Difficile donc d’affirmer que le e-commerce contribuerait à baisser les impacts environnementaux de la consommation, comme s’en vantent parfois les plateformes de commerce en ligne ?

SS : Difficile en effet. Car quand on cherche à connaître l’impact environnemental net d’une innovation comme l’e-commerce, il faut regarder deux choses : si l’impact par unité est moins important que ce que l’innovation vient remplacer (c’est-à-dire le commerce physique), et si l’innovation n’augmente par les quantités produites et consommées globales.

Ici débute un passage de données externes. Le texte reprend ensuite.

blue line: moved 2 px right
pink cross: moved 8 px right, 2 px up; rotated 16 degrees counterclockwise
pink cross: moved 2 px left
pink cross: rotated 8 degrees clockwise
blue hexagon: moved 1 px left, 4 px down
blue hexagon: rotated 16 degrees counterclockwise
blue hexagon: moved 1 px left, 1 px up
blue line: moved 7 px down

La plupart des évaluations d’impact de l’e-commerce ne considèrent que l’impact par unité (ce sont des analyses de cycle de vie, comme les empreintes carbone). Or, on peut sérieusement douter de la supposée plus grande durabilité d’un achat en ligne par rapport à un achat physique, du fait de ce que j’ai précédemment évoqué sur le dernier kilomètre. Deuxio, comme je l’ai déjà évoqué, l’e-commerce augmente certainement la consommation globale de biens et services et donc aussi leur production.

Beaucoup de luttes se focalisent actuellement sur l’implantation de nouveaux entrepôts logistiques par de grandes plateformes. Quels problèmes posent-ils ?

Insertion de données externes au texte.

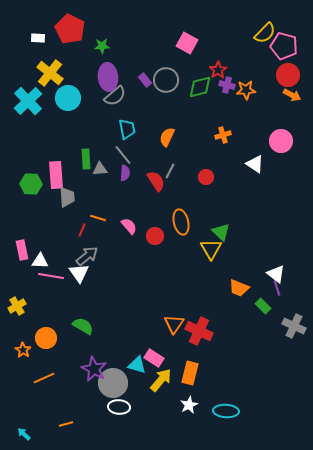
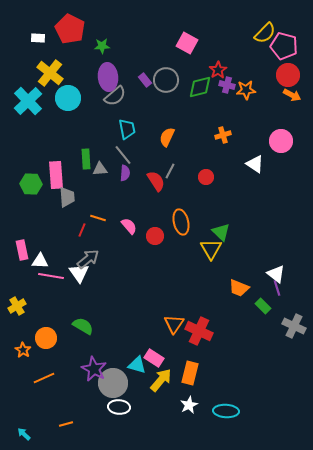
gray arrow at (87, 256): moved 1 px right, 3 px down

SS : Le principal problème est lié au fait de mettre des infrastructures de tailles impressionnantes là où il n’y en avait pas, alors que des infrastructures dédiées au commerce de détail existent déjà, fonctionnent et suffisent certainement. De la même manière que pour l’emploi, les entrepôts de géants de l’e-commerce comme Amazon amènent et concentrent des flux, les rotations des poids lourds et camionnettes autour d’eux, dans certaines zones. Et du fait du développement du e-commerce des « pure players » (les distributeurs vendant exclusivement en ligne comme Amazon), on construit des nouvelles infrastructures – sur des friches industrielles dans le meilleur des cas. Mais souvent on artificialise des terres pour cela, et donc on raréfie le foncier agricole qui coûte déjà très cher et qui est censé nous nourrir, nous fournir des intrants pour des agrocarburants, pour des produits biosourcés, etc. On construit, on consomme des ressources, alors que des infrastructures pour faire fonctionner un certain type de commerce de détail existent déjà. Il est temps que nous fassions avec ce qui est là et que l’on cesse d’artificialiser, d’extraire, de développer… On a déjà fait des erreurs avec le développement à tout va des centres et parcs commerciaux, qui ont artificialisé des terres, fait concurrence aux commerces existants et qui maintenant vivent une baisse de leur fréquentation… Ne faisons pas la même erreur avec l’e-commerce !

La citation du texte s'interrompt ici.